[MLton] inferring getAndSet via an Atomic{Begin, End} optimization

Thu Aug 31 14:17:35 PDT 2006

> I remember you (Stephen) talking about how it used to be that
> Atomic{Begin,End} pairs that weren't needed (because there were no
> limit checks between them) were previously removed, but that it had
> been a real problem (although I don't remember why).

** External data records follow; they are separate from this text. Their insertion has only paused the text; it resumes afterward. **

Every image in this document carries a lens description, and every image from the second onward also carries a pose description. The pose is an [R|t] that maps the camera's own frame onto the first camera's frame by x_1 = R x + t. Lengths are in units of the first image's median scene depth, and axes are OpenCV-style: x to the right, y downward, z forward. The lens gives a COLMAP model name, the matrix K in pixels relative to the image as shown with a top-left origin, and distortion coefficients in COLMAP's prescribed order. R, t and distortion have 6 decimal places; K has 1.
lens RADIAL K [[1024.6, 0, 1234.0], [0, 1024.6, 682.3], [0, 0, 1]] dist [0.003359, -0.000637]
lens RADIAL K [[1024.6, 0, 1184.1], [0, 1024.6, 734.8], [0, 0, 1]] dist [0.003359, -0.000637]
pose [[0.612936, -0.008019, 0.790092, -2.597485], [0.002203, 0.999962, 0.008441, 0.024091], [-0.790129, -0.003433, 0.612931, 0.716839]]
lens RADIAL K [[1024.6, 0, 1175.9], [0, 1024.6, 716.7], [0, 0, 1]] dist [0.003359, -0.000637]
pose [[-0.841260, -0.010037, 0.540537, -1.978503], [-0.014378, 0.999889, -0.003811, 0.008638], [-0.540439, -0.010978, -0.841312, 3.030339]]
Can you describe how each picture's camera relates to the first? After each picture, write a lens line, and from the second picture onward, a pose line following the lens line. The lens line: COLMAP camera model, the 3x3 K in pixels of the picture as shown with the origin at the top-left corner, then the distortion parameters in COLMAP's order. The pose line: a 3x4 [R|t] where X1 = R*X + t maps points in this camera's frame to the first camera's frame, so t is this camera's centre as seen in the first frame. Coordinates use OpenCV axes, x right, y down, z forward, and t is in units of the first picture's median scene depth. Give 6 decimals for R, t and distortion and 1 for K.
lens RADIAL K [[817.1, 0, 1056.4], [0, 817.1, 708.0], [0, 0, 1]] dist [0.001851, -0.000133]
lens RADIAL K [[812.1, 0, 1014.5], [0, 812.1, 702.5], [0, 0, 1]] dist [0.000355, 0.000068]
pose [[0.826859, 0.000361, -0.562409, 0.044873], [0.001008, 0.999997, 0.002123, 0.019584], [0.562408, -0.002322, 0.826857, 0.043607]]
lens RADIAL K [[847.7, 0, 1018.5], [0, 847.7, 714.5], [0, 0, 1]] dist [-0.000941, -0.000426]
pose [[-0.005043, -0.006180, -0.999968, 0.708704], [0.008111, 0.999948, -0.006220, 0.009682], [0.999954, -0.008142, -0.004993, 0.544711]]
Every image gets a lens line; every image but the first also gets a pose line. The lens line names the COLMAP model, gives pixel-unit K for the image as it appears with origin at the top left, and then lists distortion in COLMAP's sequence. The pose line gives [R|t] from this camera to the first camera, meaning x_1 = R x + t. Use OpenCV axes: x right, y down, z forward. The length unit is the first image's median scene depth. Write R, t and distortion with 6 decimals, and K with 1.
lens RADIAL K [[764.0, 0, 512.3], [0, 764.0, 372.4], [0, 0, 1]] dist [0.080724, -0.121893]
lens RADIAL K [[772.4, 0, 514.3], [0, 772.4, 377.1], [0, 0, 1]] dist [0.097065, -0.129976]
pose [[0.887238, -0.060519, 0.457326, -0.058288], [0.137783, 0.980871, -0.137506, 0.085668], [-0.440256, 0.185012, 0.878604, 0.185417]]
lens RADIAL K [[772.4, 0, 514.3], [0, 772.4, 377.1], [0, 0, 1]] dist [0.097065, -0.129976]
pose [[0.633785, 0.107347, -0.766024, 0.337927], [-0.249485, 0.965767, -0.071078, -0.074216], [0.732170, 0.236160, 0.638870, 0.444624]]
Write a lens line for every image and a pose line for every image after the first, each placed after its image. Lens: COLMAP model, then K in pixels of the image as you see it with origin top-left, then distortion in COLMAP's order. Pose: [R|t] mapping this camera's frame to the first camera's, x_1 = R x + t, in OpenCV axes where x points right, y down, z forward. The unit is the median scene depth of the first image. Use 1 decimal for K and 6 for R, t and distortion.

I believe you are referring to a slightly different optimization that
was eliminated in r2183.  Here's the relevant part of the commit
message:

  Fixed the bug Ken Larsen triggered with mgtk.  It was due to broken
  use of atomic{Begin,End} in MLtonThread.sml.  The reason the bug
  didn't get caught in testing is that there is an optimization in the
  basis library that turns atomic{Begin,End} into noops if signals
  aren't handled by the program (because there can be no preemptive
  thread switching).  The only testing I had done with _export had
  been with a single-threaded program and hence the critical sections
  hadn't been tested at all.  But mgtk uses MLton.Finalizable, which
  uses signals, which triggered the bug.

  First off, I decided to eliminate that optimization.  Partly because
  of this problem, and partly because there are various places in the
  runtime and basis where you want to do asserts on canHandle, but
  these won't be right if atomic{Begin,End} are turned into noops.

The point is that atomic{Begin,End} has a side effect on the
"canHandle" counter in addition to providing a critical section.  The
old optimization (implemented in the basis, not the compiler) was
wrong because it indiscriminately eliminated this side effect.  The
optimization I propose could avoid this problem, I think.  First off,
it could look in the code region between the Atomic{Begin,End} in the
basic block and verify that canHandle isn't used.  And if it were
used, the optimization could still eliminate the test of
gcState.signalIsPending while keeping around the canHandle side
effect.

Hmmm, perhaps there are two optimizations.  Here's a more detailed
attempt to explain them.  First off, a reminder what Atomic{Begin,End}
expand to in the ssaToRssa pass.

  AtomicBegin
    gcState.canHandle++;
    if (gcState.signalIsPending)
      gcState.limit = gcState.limitPlusSlop - LIMIT_SLOP;

  AtomicEnd
    gcState.canHandle--;
    if (gcState.signalIsPending and 0 == gcState.canHandle)
      gc;

So, each is basically a side effect on canHandle followed by a test.
The optimization is to eliminate the side effect and/or the test
depending on what we know.

  1. If an Atomic{Begin,End} matches inside a basic block, then
    a. Eliminate the test.
    b. If there is no use of canHandle inside the Begin/End, then
       eliminate the side effect.
  2. If an Atomic{Begin,End} does not match inside a basic block and
     the program doesn't use signals, then eliminate the test.

Unfortunately, atomicEnd still has a "canHandle = 0" test in the basis
library code. 

      fun atomicEnd () = 
         if canHandle () = 0w0
            then raise Primitive.Exn.Fail8 "Thread.atomicEnd"
            else _prim "Thread_atomicEnd": unit -> unit; ()

I don't quite see how to get rid of that test.  Although perhaps that
should really only be on for debugging.

> Mind you, it also means that it wouldn't be clear from the source
> code when things were cheap and when they weren't.

Welcome to whole-program optimization :-).